Adaptive Fault-Tolerant Control for Unknown Affine Nonlinear Systems Based on Self-Organizing RBF Neural Network

• Published in: IEEE/CAA journal of automatica sinica Vol. 12; no. 9; pp. 1788 - 1800
• Main Authors: Chen, Ran, Zhou, Donghua, Sheng, Li
• Format: Journal Article
• Language: English
• Published: Piscataway Chinese Association of Automation (CAA) 01.09.2025; The Institute of Electrical and Electronics Engineers, Inc. (IEEE)
• Subjects: Actuators; Adaptive control; Adaptive systems; Adaptive tracking control; Artificial neural networks; Closed loops; Control systems; Dependent variables; Fault tolerance; Fault tolerant systems; fault-tolerant control; Neural networks; Nonlinear systems; Observers; Radial basis function; Radial basis function networks; self-organizing radial basis function neural network (SRBFNN); Stability analysis; Tracking control; Tracking errors; Training; Uncertainty; unknown affine nonlinear system
• ISSN: 2329-9266; 2329-9274
• DOI: 10.1109/JAS.2025.125441

This article presents an adaptive fault-tolerant tracking control strategy for unknown affine nonlinear systems subject to actuator faults and external disturbances. To address the hyperparameter initialization challenges inherent in conventional neural network training, an improved self-organizing radial basis function neural network (SRBFNN) with an input-dependent variable structure is developed. Furthermore, a novel self-organizing RBFNN-based observer is introduced to estimate system states across all dimensions. Leveraging the reconstructed states, the proposed adaptive controller effectively compensates for all uncertainties, including estimation errors in the observer, ensuring accurate state tracking with reduced control effort. The uniform ultimate boundedness of all closed-loop signals and tracking errors is rigorously established via Lyapunov stability analysis. Finally, simulations on two different nonlinear systems comprehensively validate the effectiveness and superiority of the proposed control approach.

_ _ _ _

_Task item_
List every main author that the journal article record above names.

(Saved data entries)

_ _ _ _

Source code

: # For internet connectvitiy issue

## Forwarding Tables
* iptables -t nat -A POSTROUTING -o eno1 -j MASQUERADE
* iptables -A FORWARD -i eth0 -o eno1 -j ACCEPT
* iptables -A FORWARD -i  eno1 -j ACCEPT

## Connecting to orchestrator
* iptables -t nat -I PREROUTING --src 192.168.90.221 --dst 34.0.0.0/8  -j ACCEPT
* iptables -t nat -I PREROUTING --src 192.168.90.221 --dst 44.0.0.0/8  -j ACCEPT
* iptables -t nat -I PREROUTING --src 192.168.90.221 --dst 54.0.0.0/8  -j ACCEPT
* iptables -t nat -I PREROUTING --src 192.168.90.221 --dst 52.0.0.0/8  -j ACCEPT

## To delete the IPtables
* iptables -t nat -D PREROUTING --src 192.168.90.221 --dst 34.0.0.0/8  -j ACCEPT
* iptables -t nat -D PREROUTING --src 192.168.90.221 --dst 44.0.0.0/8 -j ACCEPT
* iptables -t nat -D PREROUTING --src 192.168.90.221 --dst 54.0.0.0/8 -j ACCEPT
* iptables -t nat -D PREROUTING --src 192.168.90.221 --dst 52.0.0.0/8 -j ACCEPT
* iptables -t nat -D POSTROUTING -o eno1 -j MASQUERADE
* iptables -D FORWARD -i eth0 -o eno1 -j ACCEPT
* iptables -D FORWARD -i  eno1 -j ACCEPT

_ _ _ _

_Exercise response_
Chen, Ran; Zhou, Donghua; Sheng, Li